Many of the largest employers in the country are changing how they approach offering training and education benefits to their employees.
In some cases it’s to respond to how fast technology is advancing, and a sense that workers need retraining more often than than in the past. But it’s also because there’s a bit of an arms race among large employers to offer education perks and a post-pandemic rethink by many employees about what they want from their jobs.
“It’s an employee market—employees are looking for something different from employers,” Catrina Ward, managing director of the nonprofit Jobs for the Future, told a panel this week at the SXSW EDU conference in Austin. “Half of U.S. workers right now—so that’s 100 million workers—believe that in the next five years they’re going to need some sort of new skill to advance in their career. And they’re looking for that learning to not just come from traditional education sources but also from their employer.”
During the panel, representatives from Sam’s Club, JP Morgan Chase & Co., and the credentialing platform Degreed highlighted the trends they’re seeing in workplace learning. Among them:
Employees will demand learning directly tied to jobs. “If it doesn’t lead to a job, it means nothing to that employee,” argued Kim Gregorie, executive director of Learning & Talent Solutions at JPMorgan Chase.
Data will play a larger role.
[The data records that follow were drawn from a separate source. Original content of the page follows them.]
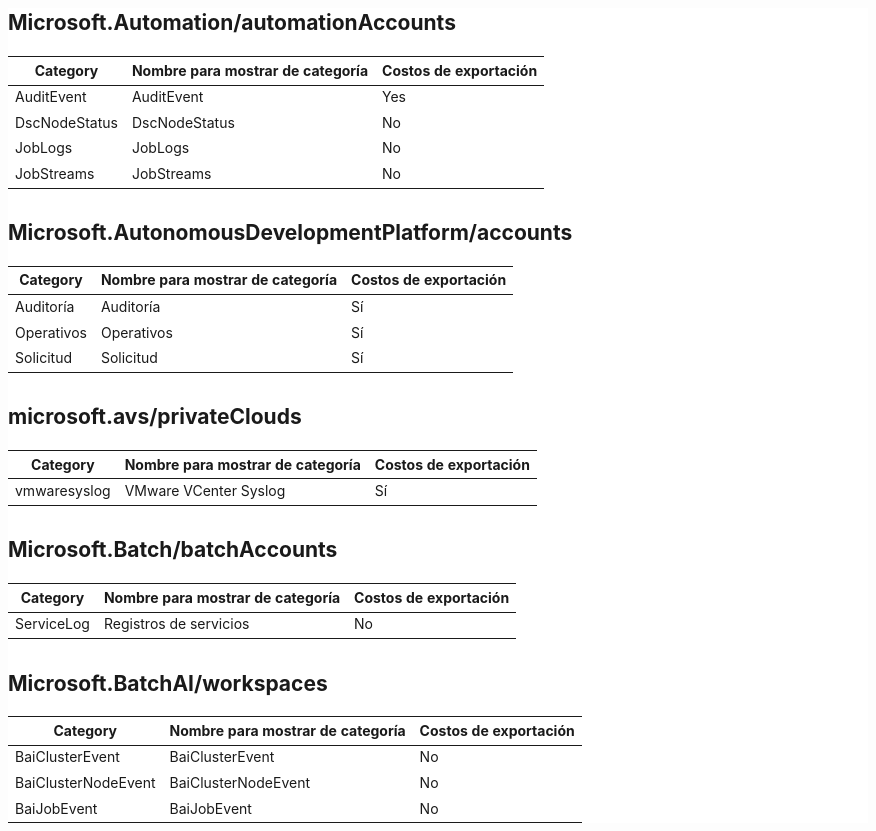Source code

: 
## <a name="microsoftautomationautomationaccounts"></a>Microsoft.Automation/automationAccounts

|Category|Nombre para mostrar de categoría|Costos de exportación|
|---|---|---|
|AuditEvent|AuditEvent|Yes|
|DscNodeStatus|DscNodeStatus|No|
|JobLogs|JobLogs|No|
|JobStreams|JobStreams|No|


## <a name="microsoftautonomousdevelopmentplatformaccounts"></a>Microsoft.AutonomousDevelopmentPlatform/accounts

|Category|Nombre para mostrar de categoría|Costos de exportación|
|---|---|---|
|Auditoría|Auditoría|Sí|
|Operativos|Operativos|Sí|
|Solicitud|Solicitud|Sí|


## <a name="microsoftavsprivateclouds"></a>microsoft.avs/privateClouds

|Category|Nombre para mostrar de categoría|Costos de exportación|
|---|---|---|
|vmwaresyslog|VMware VCenter Syslog|Sí|


## <a name="microsoftbatchbatchaccounts"></a>Microsoft.Batch/batchAccounts

|Category|Nombre para mostrar de categoría|Costos de exportación|
|---|---|---|
|ServiceLog|Registros de servicios|No|


## <a name="microsoftbatchaiworkspaces"></a>Microsoft.BatchAI/workspaces
|Category|Nombre para mostrar de categoría|Costos de exportación|
|---|---|---|
|BaiClusterEvent|BaiClusterEvent|No|
|BaiClusterNodeEvent|BaiClusterNodeEvent|No|
|BaiJobEvent|BaiJobEvent|No|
Employers are increasingly using human capital management systems to help document the skills of employees and help match what they can do to other opportunities that may exist within the organization, added Gregorie, who expects that trend to grow.
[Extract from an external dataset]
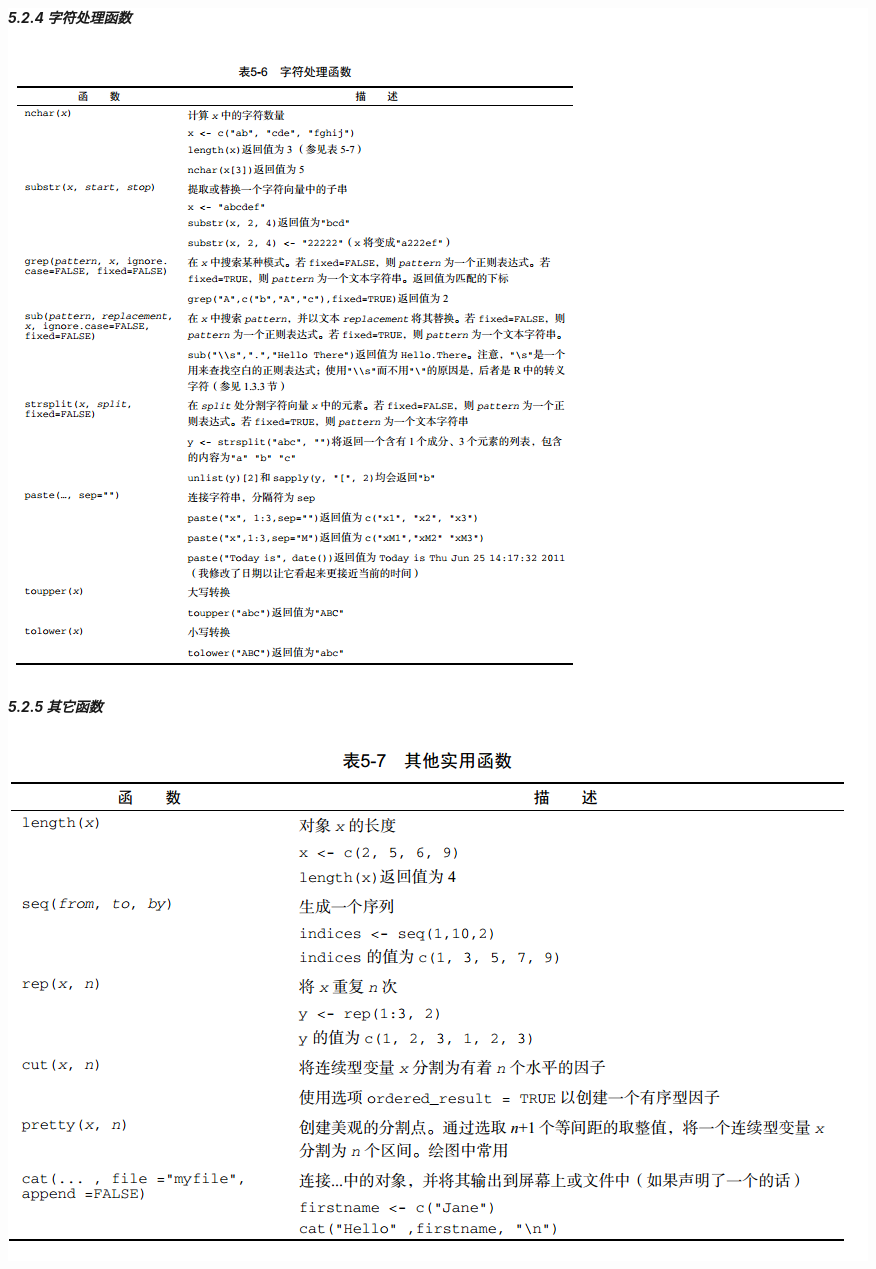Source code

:##### 5.2.4 字符处理函数
![字符处理函数](https://raw.githubusercontent.com/ZBayes/RlangLearn/master/RinAction/pic_temp/字符处理函数.png)  

##### 5.2.5 其它函数
![其它函数](https://raw.githubusercontent.com/ZBayes/RlangLearn/master/RinAction/pic_temp/其它函数.png)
Companies will ditch the classroom model in favor of a mobile education approach. At Sam’s Club, some training can be done on handhelds while employees are out in the stores working, noted Jennifer Buchanan, a global learning and talent development executive at the retail giant. She expects more companies to move to that model and away from the idea of gathering in classrooms at fixed times for training.
Degrees will become shorter and stackable. Employers are looking for more short-form courses and programs for employers, so they can obtain new skills without leaving their jobs. Buchanan, of Sam’s Club, predicted that so-called “stackable” credentials—short certificates that can be taken in sequence to count to a larger degree—will grow as a result.
Skills will become king. As companies get better at measuring and tracking skills, pedigree of education will matter less, argued Janice Burns, chief people officer at Degreed. “It’s no longer about who you know and what you know, but what you can do,” she said.
It’s important to note that these are trends according to major employers—and it’s a vision that companies may most want to see, not necessarily what employees would most want. For instance, employees might prefer more options that might lead them to shift to other companies or industries, though a company has less incentive to offer such a benefit.
Correction: This article originally misstated the title of Janice Burns of Degreed.